Odamın içinde gezinen kelebek, hiç yorulmaz mısın?
Akşamüzeri, odamdaki misafir. Masama konmuş, beni izleyen bir hâli var… Sanki benimle konuşur gibi. Arada bir uçup tekrar aynı yere konuyor, bense kitap okumaya devam edip onu izliyorum.
İzlemek hoşuma gidiyor, bir şey anlatmak ister gibi. Uçarak balkona gitti, kanat seslerinden beni çağırdığını duyar gibiyim.

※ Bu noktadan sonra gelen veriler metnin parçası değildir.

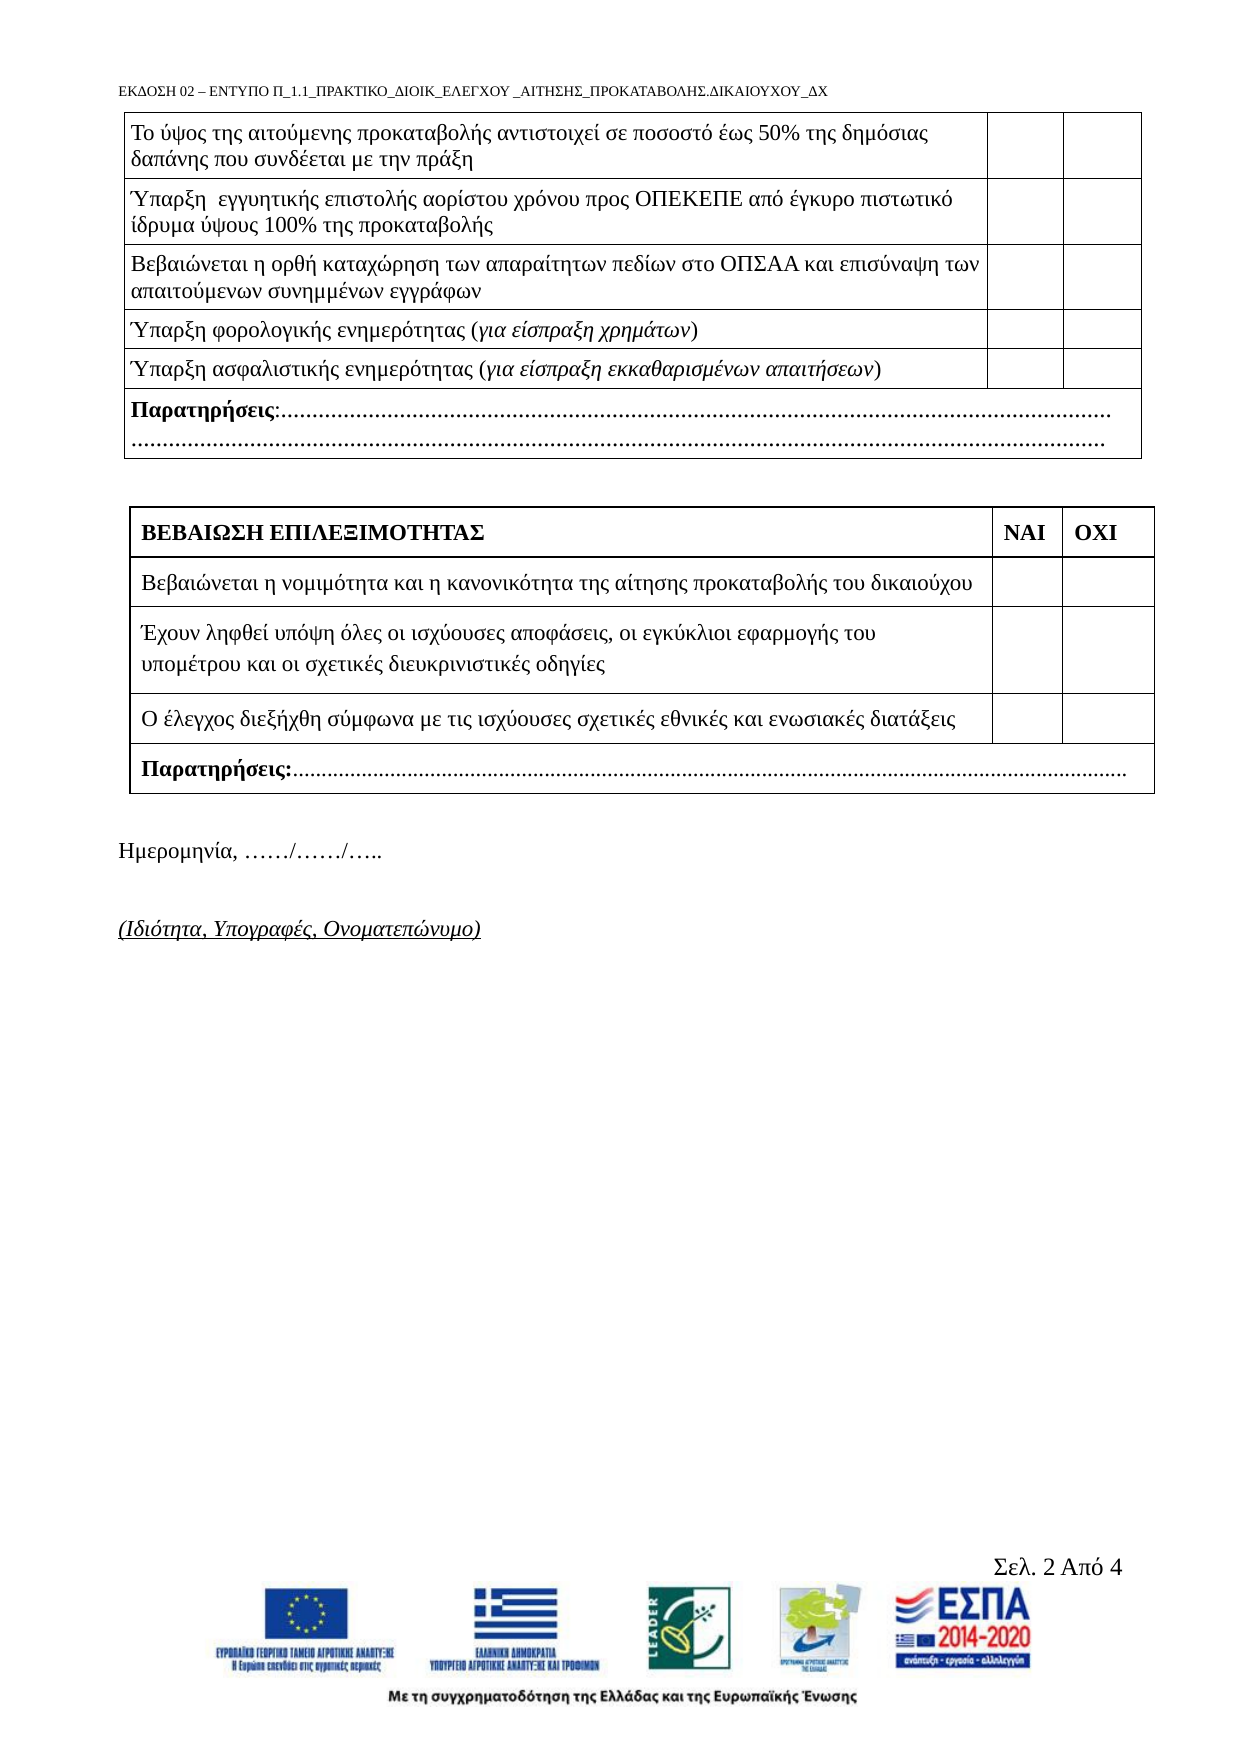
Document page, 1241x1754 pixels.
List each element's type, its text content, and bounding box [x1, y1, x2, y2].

Yanına gittim, küçük dostum ile bir süre bakıştık.
Bir an onun gibi uçmak istedim. Bir papatyanın kokusunu, sarkmış dalların yemyeşilliğini hissetmek… Kısacık ömrüme bir dünya sığdırmak…
Uçacakmışım gibi gözlerimi kapattım ve kendimi boşluğa bıraktım. Ama uçabilmek için ne kanatlarım, ne de ayakta kalabilmek için direncim vardı.
İrkilerek gözlerimi açtım; zifiri karanlık, sırtımda da bir ağırlık. Güçlükle ayağa kalktım. Ben, ben değildim. Uçabilmek için kanatlarım, küçük dostumun kanatlarına ne kadar da benziyordu. Hayatından bir parça vermişti sanki. Artık bir kelebektim, o hâlde neden uçmuyorum?
Karanlık devam etmekteydi, sanki gün hiç doğmayacak gibi.
Kanatlarımı çırpıyorum, gökyüzündeyim. Yıldızları daha yakından seyretmek ayrı bir zevk. Kanatlarımın arasına dolan rüzgâr, gıdıklar gibi… Sanki gökyüzüyle sevişiyorum.
Bir papatya, kokusu hiç bu kadar yakın ve güzel gelmemişti. Gün doğmak üzere, bende bir bitkinlik. Bu kadar erken mi? Sanırım küçük dostumun son günüydü. Zaman daha hızlı ilerler gibiydi, artık uçmaya dermanım yoktu. Bir papatyanın üzerinde öyle kala kaldım.
Gözlerimi açtım; yatağım, yarım kalan kitabım. Kelebeklerin rüyası, ömründen de kısaydı.